According to the company, it can transport a single person at speeds up to 130kph in Force 7 typhoon conditions. Among other things, the 184 boasts multiple backups to take over in the event of failure, multiple sets of sensors to provide real time data, a fold-able design, air conditioning, and LTE network. EHang also says it is working to add in manual controls, so that if passengers have piloting experience, they have a choice to take over the controls.
However, the EHang 184 is still a work in progress, and it is a slow process to make sure everything is completely safe for passengers before it is released to the public. One issue many companies developing passenger drones has, is with battery technology. Battery-powered flight is completely new and poses a risk of both failure and the effects of a very hot or burning vehicle crashing from the sky. The other issue that needs to be addressed is the propellers. The four spinning propellers at waist height will not be approved by aviation authority, so EHang will have to work on a new type of design.

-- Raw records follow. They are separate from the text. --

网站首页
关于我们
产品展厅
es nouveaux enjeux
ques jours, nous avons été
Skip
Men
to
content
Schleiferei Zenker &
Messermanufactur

Looking to compete with EHang and build its own passenger drone is industrial company giant Boeing. CEO Dennis Muilenburg says he thinks passenger drones will shape a new transportation ecosystem and will be a regular thing in society within a decade, and real prototypes are already being built. Last year, Boeing bought Aurora Flight Sciences, which showed its interest in pilot-less passenger drones; Aurora’s main project was a new flying taxi being developed with Uber Technologies. Now that Boeing has taken over, the company is seeing a lot of benefits from the acquisition, and they are putting more focus on passenger drones.
One of the main problems that every company creating a passenger drone is facing is the lack of air-traffic management network, as nothing like this has been done before and therefore there is nothing certified. Safety and insurance is a huge concern due to the fact that there will be people’s lives at stake. But, Muilenburg is confident that the FAA will get these issues sorted out in no time. With Boeing and so many other corporations on board, it is hard to argue with his estimate of seeing autonomous passenger drones in the air in the next ten years.
According to Automobilwoche, Porsche is now developing passenger drones too. Although the company may not be as far along as EHang or Boeing – they are only rumored to be showing off their first design sketch soon – this is an indication that passenger drones will soon be a reality. For Porche’s design, you would apparently have some control over the drone, but would not need a pilot’s license.
Like most other passenger drones being built, the idea is to make it mainly autonomous. Because Porsche is a huge proponent of “taking the wheel”, this seems odd for the company. But, the reasoning behind it, is because so many other companies are entering the race, so Porsche is probably feeling pressure to join. If they don’t, they may miss out when the shift actually happens, and it looks like it may happen soon.
Although flying cars have been in the back of our minds for years, it now seems to be a reality as companies get closer and closer to the real thing. EHang is probably the closest since it has a working prototype. Boeing and other companies are not far behind, and they are working quickly to keep up and compete.
Although Porsche is only beginning work on passenger drones and may not be as excited about it as other companies, their presence shows that this is not just something we see in sci-fi videos anymore. Many are even excited about the prospect of a faster, more efficient way to get around. Imagine a life without traffic jams. Of course, there are many things to work out still, such as air-traffic control and safety concerns, but we are closer than ever before, and work will continue.